Word-level highlighting helps ADHD readers most. It gives the eyes a moving anchor that matches the audio. Mira Reader is built around this feature. Speechify and NaturalReader use sentence-level highlighting, which helps some readers but loses attention on long sentences. Helperbird adds focus tools like reading rulers that pair well with TTS.
Do these extensions work on Gmail, Google Docs, and ChatGPT?
It varies. Speechify, NaturalReader, and Mira Reader all handle Gmail and Google Docs well. ChatGPT is the hardest site to support because the conversation updates in real time. In our testing, Mira Reader and Speechify handled ChatGPT cleanly. Read Aloud and TTSReader struggled with the streaming response.

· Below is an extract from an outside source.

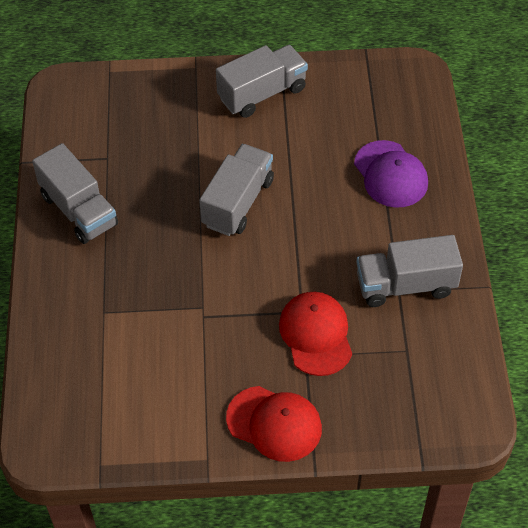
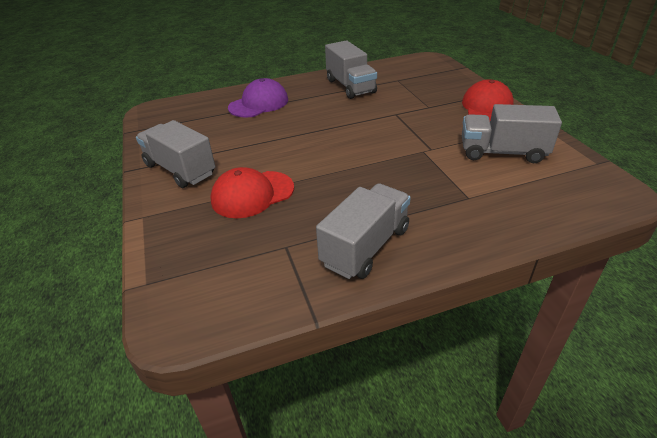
camera: 105 degrees left, 15 degrees down
(238, 203) = (311, 156): grey truck -> grey truck (502, 152)
(316, 335) = (410, 106): red cap -> red cap (252, 194)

What is the difference between word-level and sentence-level highlighting?
Sentence-level highlighting boxes the whole sentence being read. Word-level highlighting lights up each word as it is spoken, karaoke style. Sentence-level is easier to implement, so most tools use it. Word-level requires aligning the audio timing to every word. Only a few tools pull it off accurately.
Are there good text-to-speech extensions for Firefox or Edge?
Most of these tools are Chrome first. NaturalReader and Helperbird have Firefox and Edge versions. Read Aloud works on Firefox. Mira Reader is Chrome only as of April 2026, with Firefox and Edge on the roadmap. Speechify supports Chrome and Safari best.